> [Problem to work on]
Type out the text of every record below, keeping each character, line break and space the same.

> [Exercise inputs]
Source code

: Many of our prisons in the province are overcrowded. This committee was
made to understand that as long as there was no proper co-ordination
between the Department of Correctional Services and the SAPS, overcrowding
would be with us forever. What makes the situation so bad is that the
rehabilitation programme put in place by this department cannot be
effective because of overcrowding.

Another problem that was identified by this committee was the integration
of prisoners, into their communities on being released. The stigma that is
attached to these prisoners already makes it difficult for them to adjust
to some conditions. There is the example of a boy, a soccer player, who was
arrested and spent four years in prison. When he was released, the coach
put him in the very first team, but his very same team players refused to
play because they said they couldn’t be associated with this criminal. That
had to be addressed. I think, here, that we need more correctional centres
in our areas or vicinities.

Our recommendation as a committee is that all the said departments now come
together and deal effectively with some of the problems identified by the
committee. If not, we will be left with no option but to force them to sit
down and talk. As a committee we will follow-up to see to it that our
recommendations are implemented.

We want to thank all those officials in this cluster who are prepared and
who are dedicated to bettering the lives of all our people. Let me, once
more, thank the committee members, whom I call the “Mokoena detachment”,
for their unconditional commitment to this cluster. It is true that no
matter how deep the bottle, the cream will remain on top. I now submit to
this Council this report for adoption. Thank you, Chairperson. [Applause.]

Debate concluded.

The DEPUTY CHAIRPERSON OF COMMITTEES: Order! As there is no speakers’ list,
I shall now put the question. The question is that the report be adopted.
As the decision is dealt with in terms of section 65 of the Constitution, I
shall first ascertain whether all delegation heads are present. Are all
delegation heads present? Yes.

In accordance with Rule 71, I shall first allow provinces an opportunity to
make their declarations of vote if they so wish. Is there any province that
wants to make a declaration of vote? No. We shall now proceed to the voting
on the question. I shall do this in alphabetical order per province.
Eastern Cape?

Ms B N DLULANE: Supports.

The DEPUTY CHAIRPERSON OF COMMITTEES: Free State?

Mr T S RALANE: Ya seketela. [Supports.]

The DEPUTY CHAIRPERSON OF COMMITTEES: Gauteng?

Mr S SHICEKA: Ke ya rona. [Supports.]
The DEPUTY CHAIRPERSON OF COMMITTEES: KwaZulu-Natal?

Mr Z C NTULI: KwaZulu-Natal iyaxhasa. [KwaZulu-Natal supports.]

> [Task answer]
Source code

: Many of our prisons in the province are overcrowded. This committee was
made to understand that as long as there was no proper co-ordination
between the Department of Correctional Services and the SAPS, overcrowding
would be with us forever. What makes the situation so bad is that the
rehabilitation programme put in place by this department cannot be
effective because of overcrowding.

Another problem that was identified by this committee was the integration
of prisoners, into their communities on being released. The stigma that is
attached to these prisoners already makes it difficult for them to adjust
to some conditions. There is the example of a boy, a soccer player, who was
arrested and spent four years in prison. When he was released, the coach
put him in the very first team, but his very same team players refused to
play because they said they couldn’t be associated with this criminal. That
had to be addressed. I think, here, that we need more correctional centres
in our areas or vicinities.

Our recommendation as a committee is that all the said departments now come
together and deal effectively with some of the problems identified by the
committee. If not, we will be left with no option but to force them to sit
down and talk. As a committee we will follow-up to see to it that our
recommendations are implemented.

We want to thank all those officials in this cluster who are prepared and
who are dedicated to bettering the lives of all our people. Let me, once
more, thank the committee members, whom I call the “Mokoena detachment”,
for their unconditional commitment to this cluster. It is true that no
matter how deep the bottle, the cream will remain on top. I now submit to
this Council this report for adoption. Thank you, Chairperson. [Applause.]

Debate concluded.

The DEPUTY CHAIRPERSON OF COMMITTEES: Order! As there is no speakers’ list,
I shall now put the question. The question is that the report be adopted.
As the decision is dealt with in terms of section 65 of the Constitution, I
shall first ascertain whether all delegation heads are present. Are all
delegation heads present? Yes.

In accordance with Rule 71, I shall first allow provinces an opportunity to
make their declarations of vote if they so wish. Is there any province that
wants to make a declaration of vote? No. We shall now proceed to the voting
on the question. I shall do this in alphabetical order per province.
Eastern Cape?

Ms B N DLULANE: Supports.

The DEPUTY CHAIRPERSON OF COMMITTEES: Free State?

Mr T S RALANE: Ya seketela. [Supports.]

The DEPUTY CHAIRPERSON OF COMMITTEES: Gauteng?

Mr S SHICEKA: Ke ya rona. [Supports.]
The DEPUTY CHAIRPERSON OF COMMITTEES: KwaZulu-Natal?

Mr Z C NTULI: KwaZulu-Natal iyaxhasa. [KwaZulu-Natal supports.]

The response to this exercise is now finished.